Foreign exchange reserves rose to $95.3bn, Bank Negara Malaysia disclosed this week. This was higher than $94.7bn on 28 August. The central bank noted that the reserves are enough to finance 7.3 months of retained imports and are 1.1 times the country’s short-term external debt.
Industry sources are however not convinced that shoring up on reserves will improve economic fundamentals and help stem the ringgit’s downward spiral against the dollar.
Weak crude and palm oil prices have weighed on the ringgit over the past few months, while the tumult over graft allegations against Malaysian Prime Minister Najib Razak has dented investors’ demand for Malaysian assets.
“Malaysia has been underperforming considerably in recent months due to falling oil prices, continuous political squabbling and the issues with 1Malaysia Development Berhad. All these factors have kept investors away from Malaysia, so with the US announcing that it will investigate the PM only adds to negativity,” Nitin Dialdas, founder and CIO of Mandarin Capital told Fund Selector Asia.
“Cheap oil will continue to harm the economy which makes me believe that [the country] will underperform moving forward.
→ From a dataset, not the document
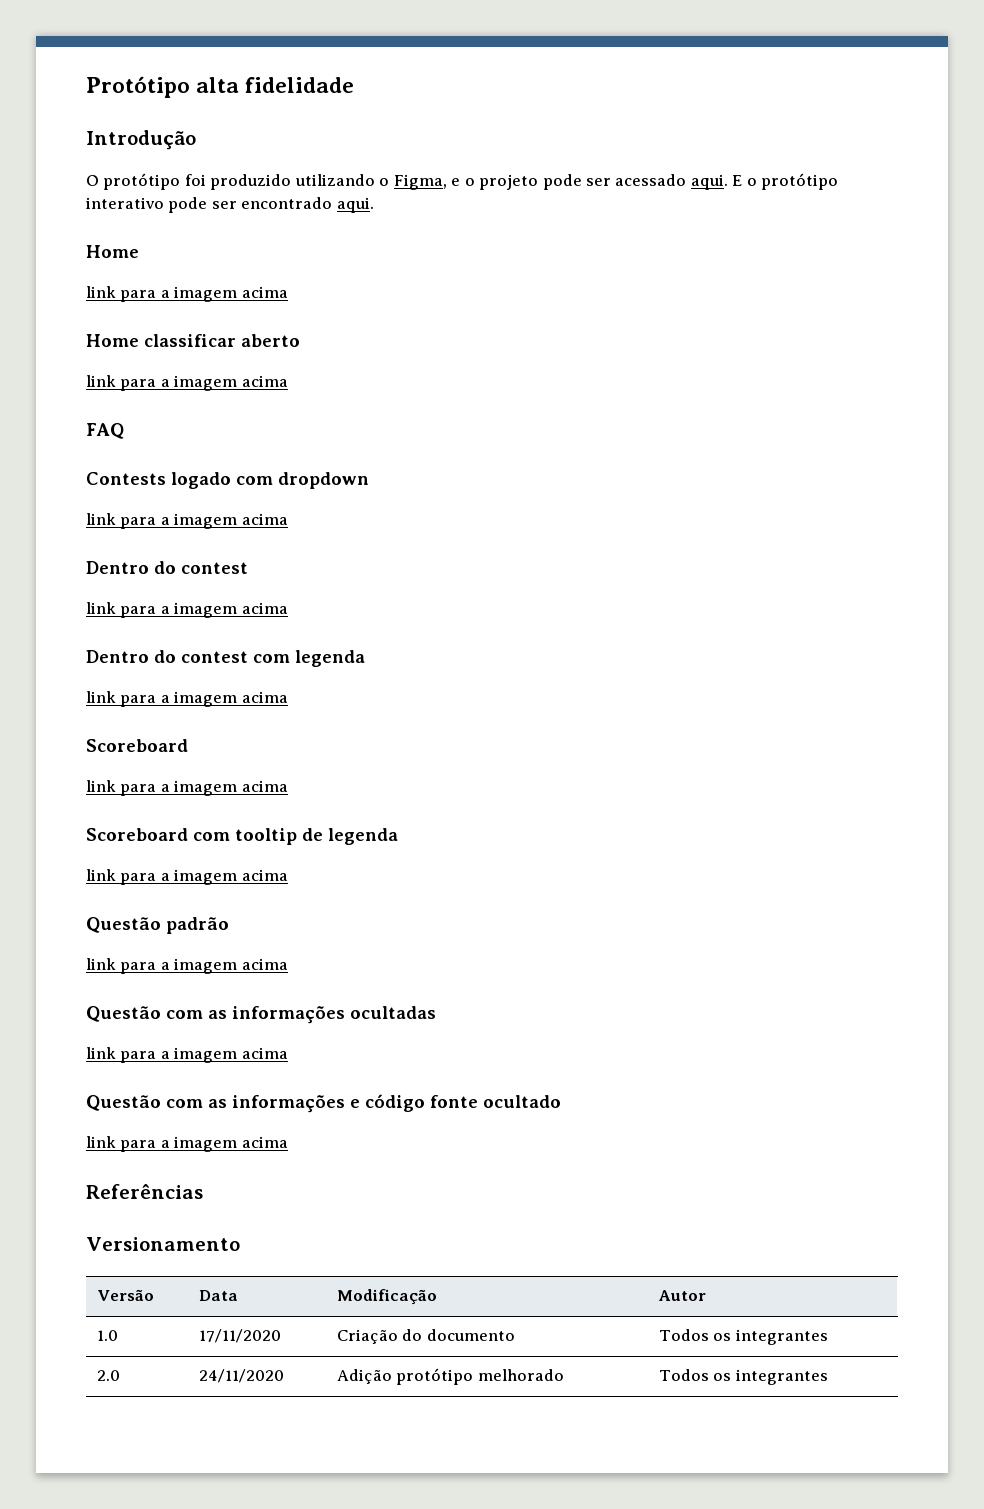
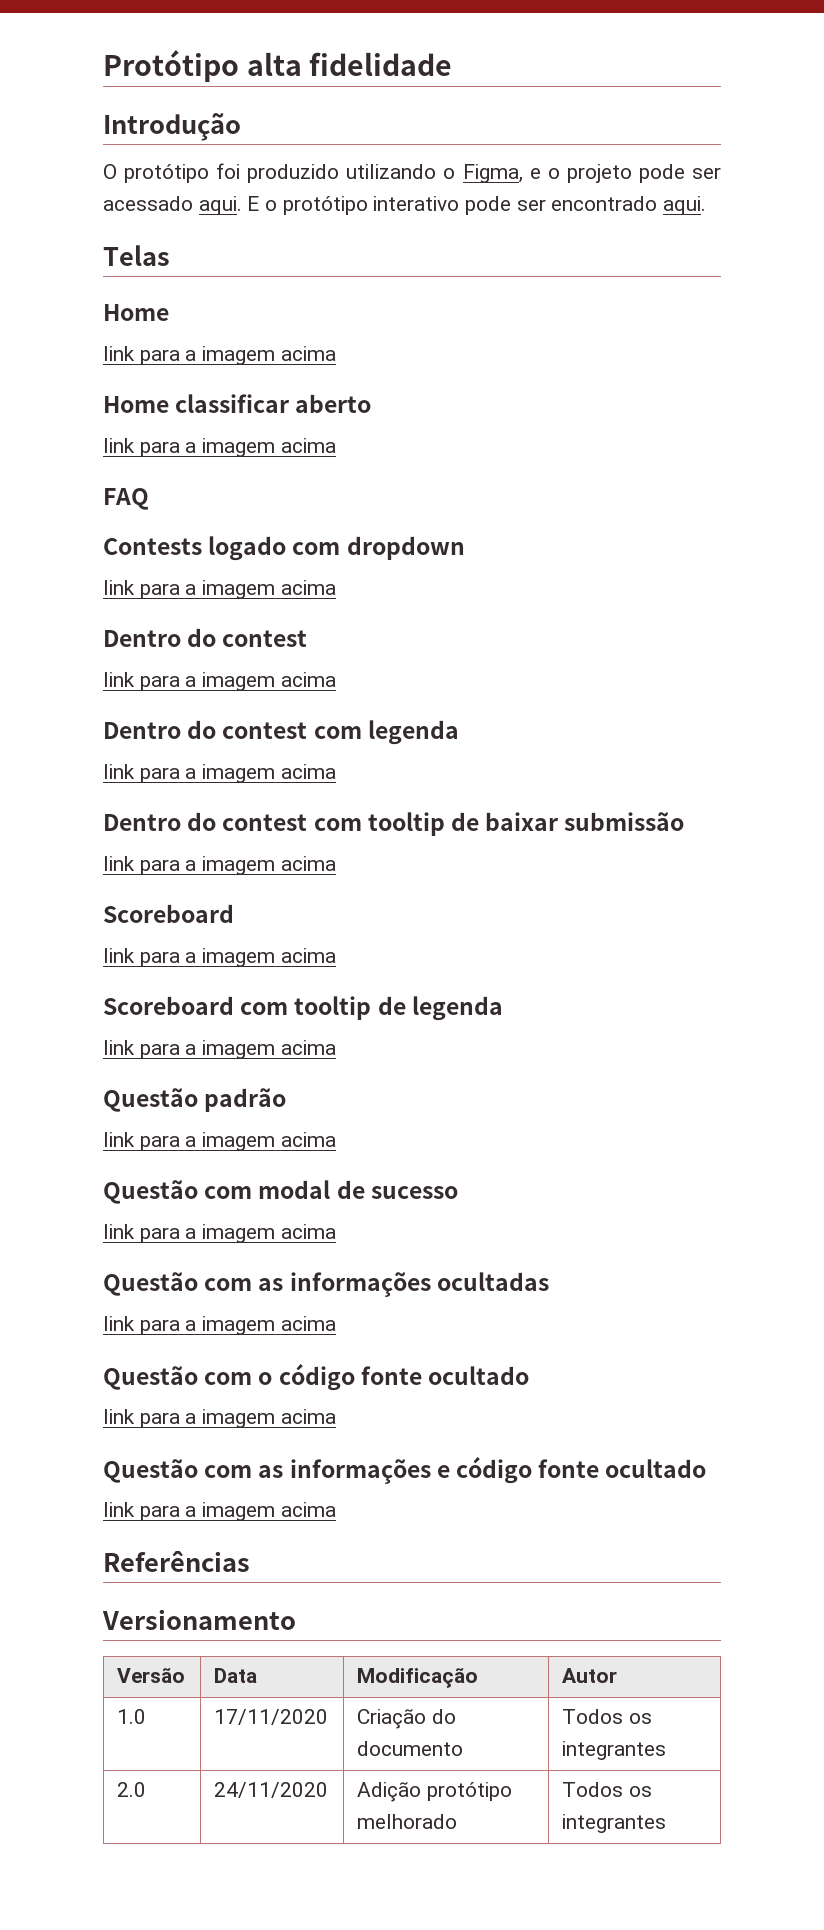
(374, 205) none -> [103,245,170,266] // Telas
(288, 697) none -> [103,812,685,836] [103,856,336,875] // Dentro do contest com tooltip de baixar submissão // link para a imagem acima
(288, 964) none -> [103,1180,458,1204] [103,1224,336,1243] // Questão com modal de sucesso // link para a imagem acima
(288, 1053) none -> [103,1363,530,1391] [103,1409,336,1428] // Questão com o código fonte ocultado // link para a imagem acima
I don’t think political issues will be resolved anytime soon, so I find little reason to invest in Malaysia at this point,” Dialdas added.
Standard Life Investments noted that Malaysia has seen stronger exports to China this year, but weak demand would disproportionately impact affected emerging countries, especially ASEAN nations that rely heavily on oil-based exports.
Malaysia’s export volume, consisting mainly of commodities, raw materials and intermediate goods are up 3.7%, year-to-date.
“The prolonged slump in commodity prices is clouding the initial differentiation between winners and losers,” Standard Life Investments said.
“The implications are important as emerging markets will no longer be able to rely on improving developed markets to lift them out of their malaise. With weakening growth across most of the developed world, emerging markets will be forced to rely on domestic drivers of growth rather than an external boost,” Standard Life Investments added.